§ **Text passage**
The effort to combat global warming has lagged as other crises have commanded the attention of political leaders and the public. New reports from the US National Academy of Sciences offer persuasive evidence it would be folly to put off dealing with the problem any longer.
We hope the reports will jolt North America into finding innovative ways to cut energy use. The documents provide an authoritative rebuttal to industry skeptics who have pounced upon small errors in the 2007 report from the UN Intergovernmental Panel on Climate Change to suggest that the whole thing is a hoax.
The academy’s conclusion is clear: “Climate change is occurring, is caused largely by human activities, and poses significant risks for a broad range of human and natural systems.” The reports acknowledge while the magnitude of these risks – sea level rise, drought, disease, the destruction of marine- and land-based ecosystems – are difficult to predict, society would be wise to move swiftly and aggressively to minimize them.
The academy says that between 2012 and 2050 the United States should produce no more than a total of 200 billion tons of greenhouse gases, ideally considerably less. (At the current rate of 7 billion tons a year, the country would produce 266 billion tons.) Canada produces far fewer greenhouse gases, about 726 million tons a year, but ranks seventh in the world for our emissions on a per-capita basis.

§ **Excerpted data**

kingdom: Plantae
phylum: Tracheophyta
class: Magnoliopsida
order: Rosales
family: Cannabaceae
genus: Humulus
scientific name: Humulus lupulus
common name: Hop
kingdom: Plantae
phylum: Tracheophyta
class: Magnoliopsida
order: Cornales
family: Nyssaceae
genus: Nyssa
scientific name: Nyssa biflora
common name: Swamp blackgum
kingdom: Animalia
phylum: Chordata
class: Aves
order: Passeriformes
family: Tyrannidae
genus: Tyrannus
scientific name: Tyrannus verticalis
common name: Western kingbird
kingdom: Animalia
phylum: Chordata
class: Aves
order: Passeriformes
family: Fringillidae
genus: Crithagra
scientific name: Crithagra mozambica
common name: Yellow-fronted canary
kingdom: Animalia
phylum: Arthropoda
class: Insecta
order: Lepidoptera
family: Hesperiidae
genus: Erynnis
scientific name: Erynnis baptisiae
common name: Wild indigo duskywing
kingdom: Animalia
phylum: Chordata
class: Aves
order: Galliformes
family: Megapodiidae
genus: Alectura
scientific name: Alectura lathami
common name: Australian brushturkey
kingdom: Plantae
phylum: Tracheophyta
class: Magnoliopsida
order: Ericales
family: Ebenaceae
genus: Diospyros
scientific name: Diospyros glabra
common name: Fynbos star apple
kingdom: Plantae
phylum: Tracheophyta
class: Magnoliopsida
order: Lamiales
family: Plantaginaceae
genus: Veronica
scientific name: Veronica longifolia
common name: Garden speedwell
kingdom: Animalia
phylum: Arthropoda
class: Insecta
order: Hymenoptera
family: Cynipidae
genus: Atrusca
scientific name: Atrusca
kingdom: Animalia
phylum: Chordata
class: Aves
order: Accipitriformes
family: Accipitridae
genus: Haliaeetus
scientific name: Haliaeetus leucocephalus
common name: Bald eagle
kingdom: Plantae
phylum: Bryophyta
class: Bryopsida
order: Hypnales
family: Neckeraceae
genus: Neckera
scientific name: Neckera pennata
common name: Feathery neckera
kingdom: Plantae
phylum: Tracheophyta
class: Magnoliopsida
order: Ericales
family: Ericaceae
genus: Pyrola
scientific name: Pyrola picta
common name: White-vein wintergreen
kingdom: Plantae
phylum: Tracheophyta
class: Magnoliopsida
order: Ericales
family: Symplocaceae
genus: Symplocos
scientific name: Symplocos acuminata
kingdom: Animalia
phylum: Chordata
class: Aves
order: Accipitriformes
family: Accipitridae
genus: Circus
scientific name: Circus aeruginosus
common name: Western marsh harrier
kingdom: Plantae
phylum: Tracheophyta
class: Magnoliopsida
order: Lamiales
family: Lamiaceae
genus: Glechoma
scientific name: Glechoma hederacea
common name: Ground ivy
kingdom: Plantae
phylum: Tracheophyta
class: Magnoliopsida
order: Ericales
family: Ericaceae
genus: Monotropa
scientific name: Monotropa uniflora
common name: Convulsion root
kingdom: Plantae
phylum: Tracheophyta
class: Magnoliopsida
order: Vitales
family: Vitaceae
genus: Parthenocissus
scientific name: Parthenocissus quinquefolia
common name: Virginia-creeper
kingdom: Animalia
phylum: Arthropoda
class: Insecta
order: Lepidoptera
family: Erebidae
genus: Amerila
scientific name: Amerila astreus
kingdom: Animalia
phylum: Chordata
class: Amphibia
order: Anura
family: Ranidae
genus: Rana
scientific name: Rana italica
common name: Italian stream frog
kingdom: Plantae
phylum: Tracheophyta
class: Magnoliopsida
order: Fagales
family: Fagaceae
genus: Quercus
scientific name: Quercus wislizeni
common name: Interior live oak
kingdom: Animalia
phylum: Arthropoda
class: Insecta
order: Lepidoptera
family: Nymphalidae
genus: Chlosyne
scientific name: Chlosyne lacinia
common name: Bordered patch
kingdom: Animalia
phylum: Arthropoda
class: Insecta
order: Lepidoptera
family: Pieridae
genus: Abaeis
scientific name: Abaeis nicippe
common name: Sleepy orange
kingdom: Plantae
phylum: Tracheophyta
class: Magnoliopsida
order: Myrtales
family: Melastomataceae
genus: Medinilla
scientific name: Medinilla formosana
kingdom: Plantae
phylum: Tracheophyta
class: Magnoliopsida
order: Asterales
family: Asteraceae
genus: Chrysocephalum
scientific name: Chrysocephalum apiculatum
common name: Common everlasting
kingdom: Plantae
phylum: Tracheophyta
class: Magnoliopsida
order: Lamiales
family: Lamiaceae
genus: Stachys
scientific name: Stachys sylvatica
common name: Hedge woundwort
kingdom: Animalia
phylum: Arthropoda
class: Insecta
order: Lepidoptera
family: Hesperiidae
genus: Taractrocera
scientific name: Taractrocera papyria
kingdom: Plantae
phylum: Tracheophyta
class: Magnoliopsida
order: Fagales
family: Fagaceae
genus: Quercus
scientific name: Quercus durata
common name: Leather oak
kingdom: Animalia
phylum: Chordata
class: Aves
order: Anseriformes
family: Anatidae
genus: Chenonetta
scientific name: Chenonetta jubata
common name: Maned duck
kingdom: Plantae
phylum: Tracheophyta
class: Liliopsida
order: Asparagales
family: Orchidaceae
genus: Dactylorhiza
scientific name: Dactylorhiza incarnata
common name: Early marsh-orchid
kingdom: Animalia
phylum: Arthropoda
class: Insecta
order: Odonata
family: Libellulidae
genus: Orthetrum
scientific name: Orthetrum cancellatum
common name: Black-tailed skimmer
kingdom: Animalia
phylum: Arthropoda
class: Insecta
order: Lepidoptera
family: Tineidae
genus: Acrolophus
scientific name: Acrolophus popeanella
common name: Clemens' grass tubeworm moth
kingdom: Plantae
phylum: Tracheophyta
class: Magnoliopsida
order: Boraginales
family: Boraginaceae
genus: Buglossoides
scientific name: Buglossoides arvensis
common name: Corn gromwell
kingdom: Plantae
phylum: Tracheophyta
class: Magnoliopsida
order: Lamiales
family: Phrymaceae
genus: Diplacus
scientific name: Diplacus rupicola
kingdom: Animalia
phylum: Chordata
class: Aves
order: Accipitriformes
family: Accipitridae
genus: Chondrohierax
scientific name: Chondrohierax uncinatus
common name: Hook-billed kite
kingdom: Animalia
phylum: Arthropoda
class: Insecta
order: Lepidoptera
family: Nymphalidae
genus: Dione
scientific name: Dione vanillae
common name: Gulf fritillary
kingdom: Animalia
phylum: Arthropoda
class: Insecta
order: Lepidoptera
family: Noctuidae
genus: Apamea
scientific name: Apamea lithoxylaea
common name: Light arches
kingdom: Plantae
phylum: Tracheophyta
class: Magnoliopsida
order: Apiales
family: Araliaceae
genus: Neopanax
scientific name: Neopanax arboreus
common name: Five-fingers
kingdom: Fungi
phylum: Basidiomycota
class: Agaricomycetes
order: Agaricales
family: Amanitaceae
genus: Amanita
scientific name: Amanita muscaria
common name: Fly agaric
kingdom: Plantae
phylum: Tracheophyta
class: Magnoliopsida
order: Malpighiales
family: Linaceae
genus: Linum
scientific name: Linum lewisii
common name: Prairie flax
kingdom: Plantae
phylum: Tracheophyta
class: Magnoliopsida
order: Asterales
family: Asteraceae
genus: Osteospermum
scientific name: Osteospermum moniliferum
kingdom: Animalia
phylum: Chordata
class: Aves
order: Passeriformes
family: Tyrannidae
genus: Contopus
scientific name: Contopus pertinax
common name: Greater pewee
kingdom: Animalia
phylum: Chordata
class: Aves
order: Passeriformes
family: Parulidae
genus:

§ **Your tasks**
**1)** Update the global warming passage from "The effort to" up to and including "problem any longer.", putting "elected officials" in place of "political leaders".
**2)** According to the global warming passage, how many tons of greenhouse gases does Canada produce each year?
**3)** Pick up the global warming passage after its last sentence and keep writing it.
The lines above are separate material, apart from the global warming passage.

§ **Answer list**
**1)**
The effort to combat global warming has lagged as other crises have commanded the attention of elected officials and the public. New reports from the US National Academy of Sciences offer persuasive evidence it would be folly to put off dealing with the problem any longer.

**2)** About 726 million tons a year.

**3)**
The longer we wait to begin reducing emissions, the academy adds, the harder and more costly it will be to reach the target. It recommends putting a price on emissions, as well as investments in energy efficiency, alternative fuels and developing cleaner technologies.
While working to cut emissions is the responsible thing to do, it can also make us money.
Canadian society will become more efficient energy users, and the technology we develop to make it happen can be sold to other nations.
Currently, this isn’t happening.
A recent report from the Conference Board of Canada shows that our exports of climate-friendly technologies has not grown a smidgeon between 2002 and 2008. In fact, when indexed to inflation, our exports actually fell two per cent a year, on average.
That runs counter to trade and investment in the field, which has grown rapidly throughout the world in the same period.
The reality is that Canada’s focus on our abundant fossil fuels is hampering growth in the new technologies that will drive the next wave of industrial development. And the subsidies we grant the oil and gas industry keep costs artificially low, rewarding inefficiency and waste of a scarce resource.
The result is that the nation is squandering money today and retarding its future, not to mention doing little to mitigate climate change, which could devastate the planet.
However you cut it, it’s folly to ignore the problem.
Ottawa would do well to take action to limit the national production of greenhouse gases—a form of carbon tax in tandem with federal grants to foster innovation in cleaner technologies and energy efficiency measures would be a good place to start.
To continue to do nothing simply erodes Canadian competitiveness in the future. (Richard Mostyn/NYT)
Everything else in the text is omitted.